- **Input data**
● ● ● ●

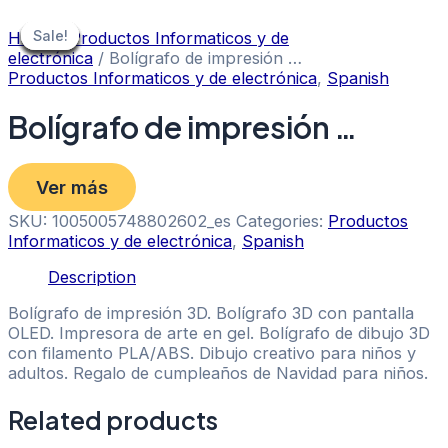
Skip
to
Sale!
Sale!
Sale!
Sale!
Sale!
Sale!
Sale!
Sale!
Sale!
Home
/
Productos Informaticos y de
content
electrónica
/ Bolígrafo de impresión …
Productos Informaticos y de electrónica
,
Spanish
Bolígrafo de impresión …
Ver más
SKU:
1005005748802602_es
Categories:
Productos
Informaticos y de electrónica
,
Spanish
Description
Bolígrafo de impresión 3D. Bolígrafo 3D con pantalla
OLED. Impresora de arte en gel. Bolígrafo de dibujo 3D
con filamento PLA/ABS. Dibujo creativo para niños y
adultos. Regalo de cumpleaños de Navidad para niños.
Related products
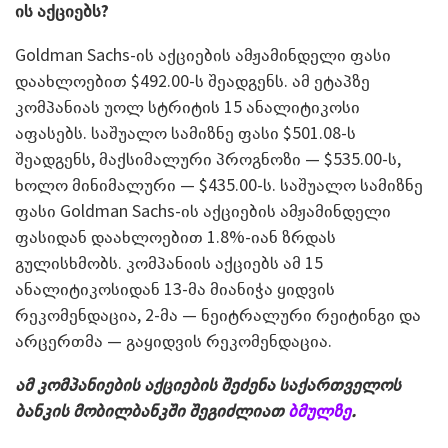
ის აქციებს?
Goldman Sachs-ის აქციების ამჟამინდელი ფასი
დაახლოებით $492.00-ს შეადგენს. ამ ეტაპზე
კომპანიას უოლ სტრიტის 15 ანალიტიკოსი
აფასებს. საშუალო სამიზნე ფასი $501.08-ს
შეადგენს, მაქსიმალური პროგნოზი — $535.00-ს,
ხოლო მინიმალური — $435.00-ს. საშუალო სამიზნე
ფასი Goldman Sachs-ის აქციების ამჟამინდელი
ფასიდან დაახლოებით 1.8%-იან ზრდას
გულისხმობს. კომპანიის აქციებს ამ 15
ანალიტიკოსიდან 13-მა მიანიჭა ყიდვის
რეკომენდაცია, 2-მა — ნეიტრალური რეიტინგი და
არცერთმა — გაყიდვის რეკომენდაცია.
ამ კომპანიების აქციების შეძენა საქართველოს
ბანკის მობილბანკში შეგიძლიათ
ბმულზე
.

● ● ● ●

Print the text of all the records again word for word, line for line, leaving out the pictures.

Skip
to
Sale!
Sale!
Sale!
Sale!
Sale!
Sale!
Sale!
Sale!
Sale!
Home
/
Productos Informaticos y de
content
electrónica
/ Bolígrafo de impresión …
Productos Informaticos y de electrónica
,
Spanish
Bolígrafo de impresión …
Ver más
SKU:
1005005748802602_es
Categories:
Productos
Informaticos y de electrónica
,
Spanish
Description
Bolígrafo de impresión 3D. Bolígrafo 3D con pantalla
OLED. Impresora de arte en gel. Bolígrafo de dibujo 3D
con filamento PLA/ABS. Dibujo creativo para niños y
adultos. Regalo de cumpleaños de Navidad para niños.
Related products
ის აქციებს?
Goldman Sachs-ის აქციების ამჟამინდელი ფასი
დაახლოებით $492.00-ს შეადგენს. ამ ეტაპზე
კომპანიას უოლ სტრიტის 15 ანალიტიკოსი
აფასებს. საშუალო სამიზნე ფასი $501.08-ს
შეადგენს, მაქსიმალური პროგნოზი — $535.00-ს,
ხოლო მინიმალური — $435.00-ს. საშუალო სამიზნე
ფასი Goldman Sachs-ის აქციების ამჟამინდელი
ფასიდან დაახლოებით 1.8%-იან ზრდას
გულისხმობს. კომპანიის აქციებს ამ 15
ანალიტიკოსიდან 13-მა მიანიჭა ყიდვის
რეკომენდაცია, 2-მა — ნეიტრალური რეიტინგი და
არცერთმა — გაყიდვის რეკომენდაცია.
ამ კომპანიების აქციების შეძენა საქართველოს
ბანკის მობილბანკში შეგიძლიათ
ბმულზე
.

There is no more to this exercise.